Tennessee made the news this week with a legislative bill that would empower a “school resource officer, school security officer, or other law enforcement officer who is trained and certified for completing a behavior intervention training program may use a mechanical restraint on a student receiving special education services in an emergency situation,” HB0127 reads.

 

In this Tennessee bill mechanical restraint means handcuffs for kids receiving special education services. Proposed by state representative Greg Martin, a Republican from Hamilton County, the bill expands the authority to handcuff students from only school resource officers to include school security officers.

Martin said he was asked to submit the bill on behalf of the local superintendent. In Tennessee resource officers are assigned to a school by the local law enforcement agency while the schools hire their own security officers.

Forget the fact that anyone can restrain a child as young as a first grader with handcuffs in his state and consider Martin’s reasoning. Ostensibly, he suggested this is about protecting students from self-harm and/or protecting others.

“Cain slew Abel. Children can be violent,” Martin argued in the face of pushback from his fellow legislators.
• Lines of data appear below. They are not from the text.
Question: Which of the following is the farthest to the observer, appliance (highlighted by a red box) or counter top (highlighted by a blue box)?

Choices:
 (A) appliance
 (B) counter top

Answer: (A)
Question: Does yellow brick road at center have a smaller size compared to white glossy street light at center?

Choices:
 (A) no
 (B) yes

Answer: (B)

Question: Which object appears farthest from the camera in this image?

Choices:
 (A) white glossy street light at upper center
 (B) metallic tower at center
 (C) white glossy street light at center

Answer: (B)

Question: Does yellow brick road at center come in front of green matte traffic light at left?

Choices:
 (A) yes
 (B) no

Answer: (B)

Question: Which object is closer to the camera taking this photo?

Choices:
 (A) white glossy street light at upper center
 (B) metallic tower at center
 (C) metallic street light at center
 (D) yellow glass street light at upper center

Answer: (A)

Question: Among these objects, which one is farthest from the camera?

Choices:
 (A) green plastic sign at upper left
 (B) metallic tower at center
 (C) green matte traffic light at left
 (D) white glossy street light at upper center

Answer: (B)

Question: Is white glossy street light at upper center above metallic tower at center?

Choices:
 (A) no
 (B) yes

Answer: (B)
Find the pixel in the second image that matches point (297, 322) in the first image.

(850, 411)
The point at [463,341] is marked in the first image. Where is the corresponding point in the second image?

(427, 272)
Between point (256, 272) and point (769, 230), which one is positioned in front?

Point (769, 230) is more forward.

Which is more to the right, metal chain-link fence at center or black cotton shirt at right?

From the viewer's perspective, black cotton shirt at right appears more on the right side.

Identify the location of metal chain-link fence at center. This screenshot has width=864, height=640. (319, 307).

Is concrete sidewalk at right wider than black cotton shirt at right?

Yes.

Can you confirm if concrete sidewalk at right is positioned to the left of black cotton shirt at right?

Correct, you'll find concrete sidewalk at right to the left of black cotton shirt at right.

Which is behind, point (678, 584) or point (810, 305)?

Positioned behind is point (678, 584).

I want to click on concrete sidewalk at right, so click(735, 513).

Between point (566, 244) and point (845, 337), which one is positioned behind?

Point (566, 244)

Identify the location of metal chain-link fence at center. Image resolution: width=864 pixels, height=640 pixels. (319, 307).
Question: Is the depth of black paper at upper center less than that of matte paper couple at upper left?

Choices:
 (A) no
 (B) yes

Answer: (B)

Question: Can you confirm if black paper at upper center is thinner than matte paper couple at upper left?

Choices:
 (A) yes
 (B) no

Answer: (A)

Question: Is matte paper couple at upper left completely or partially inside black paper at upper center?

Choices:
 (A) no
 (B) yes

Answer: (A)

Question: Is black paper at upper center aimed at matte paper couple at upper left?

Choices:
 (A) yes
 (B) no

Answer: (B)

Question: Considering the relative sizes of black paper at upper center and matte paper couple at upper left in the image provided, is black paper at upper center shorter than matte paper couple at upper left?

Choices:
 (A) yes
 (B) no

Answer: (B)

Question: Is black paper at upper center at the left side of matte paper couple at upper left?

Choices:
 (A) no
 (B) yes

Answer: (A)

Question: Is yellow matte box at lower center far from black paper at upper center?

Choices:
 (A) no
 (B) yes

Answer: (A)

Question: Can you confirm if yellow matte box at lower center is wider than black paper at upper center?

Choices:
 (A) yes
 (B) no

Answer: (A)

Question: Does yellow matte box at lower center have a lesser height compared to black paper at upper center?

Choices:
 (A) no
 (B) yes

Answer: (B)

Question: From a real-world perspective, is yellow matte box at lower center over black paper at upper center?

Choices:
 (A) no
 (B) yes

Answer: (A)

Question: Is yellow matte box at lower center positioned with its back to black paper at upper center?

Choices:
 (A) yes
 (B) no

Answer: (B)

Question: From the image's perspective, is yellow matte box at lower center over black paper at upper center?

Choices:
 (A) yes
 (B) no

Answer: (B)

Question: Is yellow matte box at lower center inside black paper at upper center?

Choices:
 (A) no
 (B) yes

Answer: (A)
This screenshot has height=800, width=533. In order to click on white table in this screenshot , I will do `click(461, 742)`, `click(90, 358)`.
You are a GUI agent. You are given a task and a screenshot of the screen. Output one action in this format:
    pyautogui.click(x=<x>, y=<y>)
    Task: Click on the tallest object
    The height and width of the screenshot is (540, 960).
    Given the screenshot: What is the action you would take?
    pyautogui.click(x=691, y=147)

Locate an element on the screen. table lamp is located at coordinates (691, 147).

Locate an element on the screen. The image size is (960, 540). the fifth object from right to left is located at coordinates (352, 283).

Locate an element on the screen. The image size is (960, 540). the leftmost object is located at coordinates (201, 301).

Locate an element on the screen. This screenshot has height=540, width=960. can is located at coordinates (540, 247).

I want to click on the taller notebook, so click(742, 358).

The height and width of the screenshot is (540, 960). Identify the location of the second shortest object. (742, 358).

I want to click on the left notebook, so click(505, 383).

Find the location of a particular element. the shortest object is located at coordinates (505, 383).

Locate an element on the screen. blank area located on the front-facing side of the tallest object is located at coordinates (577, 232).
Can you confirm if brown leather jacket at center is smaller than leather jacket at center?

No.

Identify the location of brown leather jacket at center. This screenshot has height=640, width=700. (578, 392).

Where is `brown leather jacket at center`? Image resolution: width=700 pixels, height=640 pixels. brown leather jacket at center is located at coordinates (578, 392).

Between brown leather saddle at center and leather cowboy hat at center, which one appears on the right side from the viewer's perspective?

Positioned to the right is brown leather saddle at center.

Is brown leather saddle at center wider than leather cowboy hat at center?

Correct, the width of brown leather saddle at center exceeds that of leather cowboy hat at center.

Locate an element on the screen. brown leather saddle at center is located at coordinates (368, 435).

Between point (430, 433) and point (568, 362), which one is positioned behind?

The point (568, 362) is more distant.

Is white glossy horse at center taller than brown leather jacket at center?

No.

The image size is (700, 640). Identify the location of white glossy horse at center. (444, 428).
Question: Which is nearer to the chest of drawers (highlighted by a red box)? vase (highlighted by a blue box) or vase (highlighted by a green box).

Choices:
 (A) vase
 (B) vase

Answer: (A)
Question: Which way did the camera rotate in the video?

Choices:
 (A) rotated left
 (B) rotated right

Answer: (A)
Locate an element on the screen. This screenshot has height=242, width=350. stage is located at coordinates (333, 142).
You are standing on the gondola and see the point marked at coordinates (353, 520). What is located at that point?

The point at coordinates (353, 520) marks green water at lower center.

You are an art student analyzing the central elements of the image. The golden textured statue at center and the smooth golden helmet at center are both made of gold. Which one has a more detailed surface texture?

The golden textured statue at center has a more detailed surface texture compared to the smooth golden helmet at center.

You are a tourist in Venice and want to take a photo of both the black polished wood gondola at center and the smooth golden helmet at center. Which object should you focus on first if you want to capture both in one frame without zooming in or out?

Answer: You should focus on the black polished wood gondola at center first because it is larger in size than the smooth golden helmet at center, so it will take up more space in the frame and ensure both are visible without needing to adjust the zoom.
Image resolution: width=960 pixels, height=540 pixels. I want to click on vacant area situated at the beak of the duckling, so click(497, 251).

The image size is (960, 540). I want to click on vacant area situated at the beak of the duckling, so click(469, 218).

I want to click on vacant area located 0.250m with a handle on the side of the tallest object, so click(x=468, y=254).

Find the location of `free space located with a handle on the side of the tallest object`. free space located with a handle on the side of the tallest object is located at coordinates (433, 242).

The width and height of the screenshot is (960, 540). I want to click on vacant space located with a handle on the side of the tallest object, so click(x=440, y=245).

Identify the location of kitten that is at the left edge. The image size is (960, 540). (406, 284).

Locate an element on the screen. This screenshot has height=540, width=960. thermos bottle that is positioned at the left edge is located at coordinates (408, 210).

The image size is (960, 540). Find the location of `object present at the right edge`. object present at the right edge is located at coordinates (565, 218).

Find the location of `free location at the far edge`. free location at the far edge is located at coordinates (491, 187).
Compare this horrifyingly callous, harmful and degrading treatment of kids with behavioral issues to Vermont’s policies and the thoughtful work currently underway in the Harwood Unified Union School District (HUUSD) where a task force and the board’s policy subcommittee have been focusing on addressing the use of prone and supine restraints and seclusion in district schools. There has been a moratorium on the use of prone and supine restraints in HUUSD schools since the beginning of this school year as the policy is under review.

According to Vermont Agency of Education’s Rule 4500, mechanical restraints are prohibited in Vermont schools and the use of physical restraint in general is only permitted: “When a student's behavior poses an imminent and substantial risk of physical injury to the student or others.”

Our local school district is taking these harmful and potentially dangerous tactics seriously, as should the rest of the country. No student deserves the trauma and risk of physical injury that mechanical restraints can cause.